News

Lobby Seven’s Empty Plinths To be Replaced Via Competition

2596 plinthcontest
Students sit atop a plinth in the corner of Lobby 7 as pedestrians walk past on Nov. 5. The Class of ’54 will be holding a student contest for designs to sit atop the pedestals, which were left unfinished after Lobby 7 was built in 1939.
Sam Range—The Tech

Unnoticed to thousands of students, faculty, and tourists passing through Lobby 7 every day, MIT’s iconic William Bosworth-designed entrance has sat unfinished since its construction in 1939. Now, the Class of 1954 is preparing a student design contest to fill the four bare pedestals in the corners of the lobby.

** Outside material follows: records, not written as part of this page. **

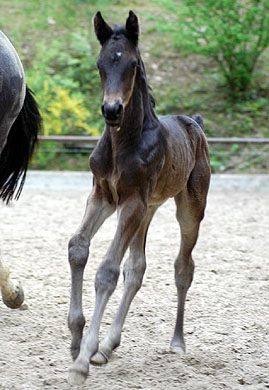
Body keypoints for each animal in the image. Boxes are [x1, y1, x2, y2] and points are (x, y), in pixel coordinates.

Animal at [67, 10, 209, 386]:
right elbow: (78, 248)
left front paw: (82, 360)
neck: (122, 143)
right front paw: (77, 339)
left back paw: (176, 342)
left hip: (189, 208)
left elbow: (107, 271)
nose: (111, 110)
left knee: (183, 267)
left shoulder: (130, 202)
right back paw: (107, 347)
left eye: (131, 64)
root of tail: (195, 123)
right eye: (100, 64)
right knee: (137, 269)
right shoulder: (103, 195)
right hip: (148, 209)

The competition, which will officially open in May 2010, is open to MIT students and will award prizes of $10,000, $2,500, and $1,000 to the top three designs in both the undergraduate and graduate student categories. A joint venture of the Class of ’54, the School of Architecture and Planning, and the MIT Museum, the contest will be part of the upcoming “MIT 150” anniversary celebrations.

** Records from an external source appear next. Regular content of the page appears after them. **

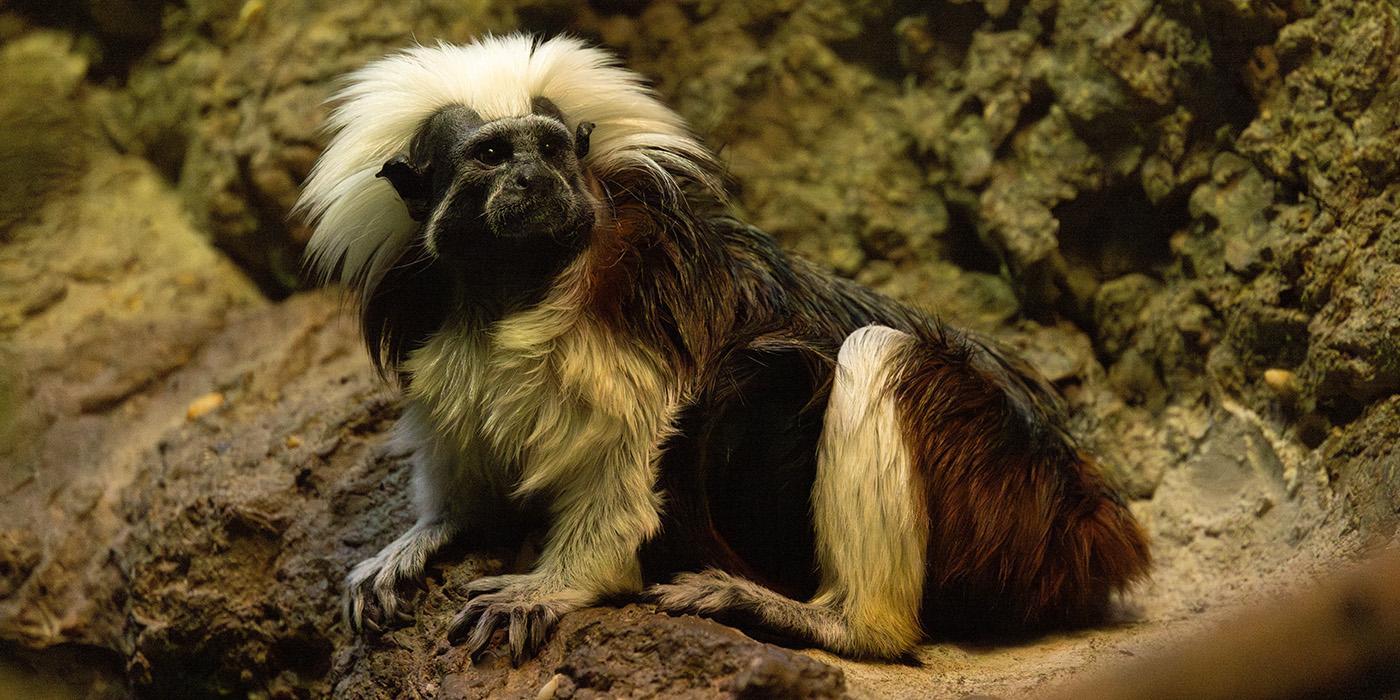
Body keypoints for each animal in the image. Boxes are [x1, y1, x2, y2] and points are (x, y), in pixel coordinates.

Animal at [295, 35, 1148, 663]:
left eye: (550, 148)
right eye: (493, 156)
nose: (537, 180)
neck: (515, 289)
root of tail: (1092, 513)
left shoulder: (636, 320)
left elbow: (630, 460)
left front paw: (554, 583)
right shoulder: (436, 323)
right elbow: (463, 445)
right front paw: (425, 536)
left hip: (1002, 492)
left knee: (878, 354)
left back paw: (827, 619)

The four plinths were originally intended to support four sculptures of ancient Greek thinkers Aristotle, Ictinus, Archimedes, and Callicrates, but contest organizers are looking for more MIT-centric submissions.

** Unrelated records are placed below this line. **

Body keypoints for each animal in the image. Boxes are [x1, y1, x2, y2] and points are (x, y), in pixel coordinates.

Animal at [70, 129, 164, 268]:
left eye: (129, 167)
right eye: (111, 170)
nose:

“This is where we can ask the students — after 150 years — what is the Institute?” said Joseph P. Blake ’54 during yesterday’s kickoff meeting of the Design Competition Committee. “The requirements are very simple — we’re not trying to say what [the design] should be or look like, just that it represent MIT’s spirit of ‘Mens et Manus.’”

The competition will be divided into two phases. The preliminary round, stretching from May 7 to November 5, 2010, requires only the submission of concept drawings. A panel of MIT faculty, Class of ’54 representatives, and MIT-affiliated architects will select about 12 finalists, split evenly between undergrad and graduate submissions.

Each finalist will receive a $400 stipend to develop their concept for public display in the Elliot K. Wolk Gallery before the announcement of the three winning designs in each category on April 15, 2011.

According to MIT President Emeritus Paul E. Gray ’54, President of the Class of ‘54, the competition has been enthusiastically received by the administration, but contest organizers stress that there is no guarantee that a winning design will be erected in Lobby 7. Implementing a design would be at the discretion and pocketbook of the Institute.

A primary goal of the competition is engagement of the student body. “This is a competition for MIT students,” says Mark M. Jarzombek PhD ’86, Associate Dean of the School of Architecture and Planning. “No professional architects, sculptors, Harvard people — just MIT students. That’s what it’s all about.”